My mind then switched to remind myself that this is my last year in high school period. After this year, I will not live in my house apart for breaks, and will not see my family as often. My high school friends will not surround me 24/7, and the semi-friends and acquaintances in my life will (probably) utterly dissipate. I won’t take any more high school classes, I won’t play high school soccer, and I’ll be living in a completely new place. I’ll make new friends and be introduced to new things. I’ll be taking higher level classes and will be given more choice than ever in which courses I’ll have. I’ll have to start blazing a path for myself in the real world.  It’s such a crazy thought!

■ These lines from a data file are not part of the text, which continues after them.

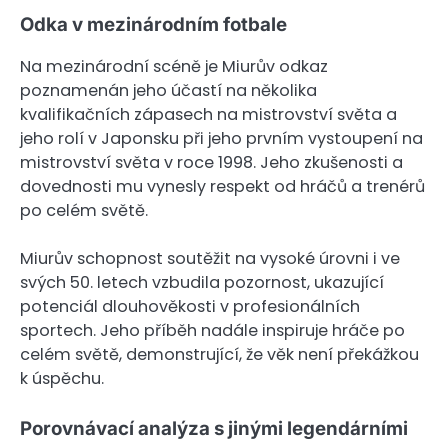
Odka v mezinárodním fotbale
Na mezinárodní scéně je Miurův odkaz
poznamenán jeho účastí na několika
kvalifikačních zápasech na mistrovství světa a
jeho rolí v Japonsku při jeho prvním vystoupení na
mistrovství světa v roce 1998. Jeho zkušenosti a
dovednosti mu vynesly respekt od hráčů a trenérů
po celém světě.
Miurův schopnost soutěžit na vysoké úrovni i ve
svých 50. letech vzbudila pozornost, ukazující
potenciál dlouhověkosti v profesionálních
sportech. Jeho příběh nadále inspiruje hráče po
celém světě, demonstrující, že věk není překážkou
k úspěchu.
Porovnávací analýza s jinými legendárními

Again, it was one of those bittersweet moments. I will absolutely, truly miss this part of my life. Moving on to new things, and letting go of the old, is…pretty scary. However, I refuse to depress myself more because time is passing by so quickly, and I have limited time in high school left. I can only make the next few months the best I can possibly make them, because life is relentless and will not stop. Additionally, college is (supposed to be) awesome, and I am equally excited to pursue higher education and essentially build a new life, hopefully bettering myself in the process.

Lately my depression and anxiety has been hindering my ability to live up my last year as a high school student, but after this mini epiphany, I am determined to enjoy this last year.

As far as my college applications go, I’ve actually managed to squeeze some time in to work on the remaining parts, and now I should have more time to complete them without soccer six days a week. I finally chose the topic for my college essay too. I will be discussing my experience with the New Jersey Scholars program, when, during a group interview, I was humiliated by a Harvard graduate/Princeton professor. I mean, I think that’s pretty unique.

Also, I’m visiting Arcadia University tomorrow! It should be pretty fun-my Aunt went there when it was Beaver college, and she’s going with us, so that should be pretty cute.